Scoring Rubrics: In order to assess performance, it is necessary to construct descriptors of the required actions, thoughts and operations so that we know what good performance is. These descriptors are called rubrics

Rubrics describe performance (good performance and bad performance). They often take the form of a scale or set of scales used to assess a complex performance but also used to improve performance by the student. There is no single right way to go about developing a rubric. To learn more about rubrics, check out our “How To Design Rubrics For Project-Based Learning” section.

Peer Assessment: A critical part of assessment in PBL is the feedback students receive from their peers. Peer assessment can provide valuable insights.

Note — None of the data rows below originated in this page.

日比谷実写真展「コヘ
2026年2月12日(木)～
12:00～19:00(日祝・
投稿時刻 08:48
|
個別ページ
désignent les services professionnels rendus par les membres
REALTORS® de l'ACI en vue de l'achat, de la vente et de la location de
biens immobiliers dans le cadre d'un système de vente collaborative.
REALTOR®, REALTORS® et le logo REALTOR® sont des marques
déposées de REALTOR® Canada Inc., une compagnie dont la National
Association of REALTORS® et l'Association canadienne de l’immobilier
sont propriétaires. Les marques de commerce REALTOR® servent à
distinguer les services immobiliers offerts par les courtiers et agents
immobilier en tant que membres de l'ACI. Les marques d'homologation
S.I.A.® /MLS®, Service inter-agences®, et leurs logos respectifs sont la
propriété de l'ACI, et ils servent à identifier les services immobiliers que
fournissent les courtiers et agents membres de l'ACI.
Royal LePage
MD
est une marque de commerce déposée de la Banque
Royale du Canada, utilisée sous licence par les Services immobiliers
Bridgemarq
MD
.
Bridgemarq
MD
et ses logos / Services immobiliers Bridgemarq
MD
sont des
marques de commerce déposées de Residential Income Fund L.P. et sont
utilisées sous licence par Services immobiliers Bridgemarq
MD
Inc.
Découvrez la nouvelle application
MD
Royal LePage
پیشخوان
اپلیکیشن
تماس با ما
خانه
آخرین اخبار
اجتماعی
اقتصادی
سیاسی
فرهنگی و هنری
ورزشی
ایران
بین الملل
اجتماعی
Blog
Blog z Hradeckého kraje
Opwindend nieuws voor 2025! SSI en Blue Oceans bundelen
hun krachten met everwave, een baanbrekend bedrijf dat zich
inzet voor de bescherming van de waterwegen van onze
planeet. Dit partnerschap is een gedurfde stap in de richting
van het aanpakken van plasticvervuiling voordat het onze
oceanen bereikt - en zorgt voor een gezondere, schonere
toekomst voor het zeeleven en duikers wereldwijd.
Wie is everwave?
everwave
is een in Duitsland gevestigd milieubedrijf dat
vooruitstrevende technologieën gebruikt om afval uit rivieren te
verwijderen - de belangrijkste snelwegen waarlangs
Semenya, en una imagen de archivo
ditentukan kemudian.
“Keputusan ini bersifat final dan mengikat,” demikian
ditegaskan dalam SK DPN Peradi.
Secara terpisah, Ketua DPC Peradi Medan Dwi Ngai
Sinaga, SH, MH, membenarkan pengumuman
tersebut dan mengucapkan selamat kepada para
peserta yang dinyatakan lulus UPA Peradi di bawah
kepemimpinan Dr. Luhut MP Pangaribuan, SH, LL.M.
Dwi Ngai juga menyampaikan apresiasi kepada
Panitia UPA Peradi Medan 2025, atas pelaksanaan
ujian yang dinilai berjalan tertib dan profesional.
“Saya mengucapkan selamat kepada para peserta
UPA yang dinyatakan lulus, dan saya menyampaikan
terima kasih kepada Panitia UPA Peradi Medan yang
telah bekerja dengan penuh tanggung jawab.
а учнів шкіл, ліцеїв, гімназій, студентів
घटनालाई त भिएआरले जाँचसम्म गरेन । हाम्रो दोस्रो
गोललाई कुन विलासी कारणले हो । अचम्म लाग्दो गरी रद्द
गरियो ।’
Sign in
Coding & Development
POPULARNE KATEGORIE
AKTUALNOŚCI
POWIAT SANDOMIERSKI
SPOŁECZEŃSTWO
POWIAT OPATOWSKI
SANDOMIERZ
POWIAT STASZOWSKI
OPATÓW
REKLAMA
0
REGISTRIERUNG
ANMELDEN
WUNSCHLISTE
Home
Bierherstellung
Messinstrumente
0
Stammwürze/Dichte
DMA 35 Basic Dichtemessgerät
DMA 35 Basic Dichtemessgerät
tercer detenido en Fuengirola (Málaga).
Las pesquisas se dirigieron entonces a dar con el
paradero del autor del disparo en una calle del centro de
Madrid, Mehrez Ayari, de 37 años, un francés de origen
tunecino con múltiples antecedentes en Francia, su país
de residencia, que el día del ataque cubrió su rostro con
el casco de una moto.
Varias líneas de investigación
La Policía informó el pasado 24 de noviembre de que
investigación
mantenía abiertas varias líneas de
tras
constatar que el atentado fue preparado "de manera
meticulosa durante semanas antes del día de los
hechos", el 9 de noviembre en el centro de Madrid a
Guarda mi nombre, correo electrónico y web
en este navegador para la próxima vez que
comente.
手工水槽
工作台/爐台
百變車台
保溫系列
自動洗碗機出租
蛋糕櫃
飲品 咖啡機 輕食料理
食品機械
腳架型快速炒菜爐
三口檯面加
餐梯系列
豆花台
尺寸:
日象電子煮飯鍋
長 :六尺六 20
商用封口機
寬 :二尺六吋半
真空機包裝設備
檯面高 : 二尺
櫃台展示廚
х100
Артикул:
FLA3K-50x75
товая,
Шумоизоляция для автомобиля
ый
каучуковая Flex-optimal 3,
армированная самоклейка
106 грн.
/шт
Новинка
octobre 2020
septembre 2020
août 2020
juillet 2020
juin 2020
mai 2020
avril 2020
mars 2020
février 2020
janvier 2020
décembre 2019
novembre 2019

Students can evaluate each other’s contributions, providing feedback on teamwork, participation, and understanding of the project material. Peer ratings, however, are not sufficient feedback and neither are single letter grades. The instructor should also provide detailed comments about each student’s strengths and weaknesses. Having students evaluate their own performance can be a valuable task as well (Bridges, 1996).

Student Self-Assessment: Encouraging students to assess their own work and process is crucial in PBL. This can include writing reflective essays or journals, discussing what they learned, what they found challenging, and how they might approach things differently in the future.

To encourage self-assessment, teachers may suggest some guiding questions, as follows:

  • What did you find easy about doing your project?
  • What did you find difficult about doing your project?
  • What was the most important idea you learned? Why?
  • How does this relate to the driving question?
  • What do you like about your project or the artifact you created?
  • What do you feel are its strengths and weaknesses?
  • What would you like to improve or change?
  • What skills would you like to work on?
  • Are you satisfied with your progress in answering the driving question?
  • What else do you need to investigate?
  • In what areas do you think you improved most?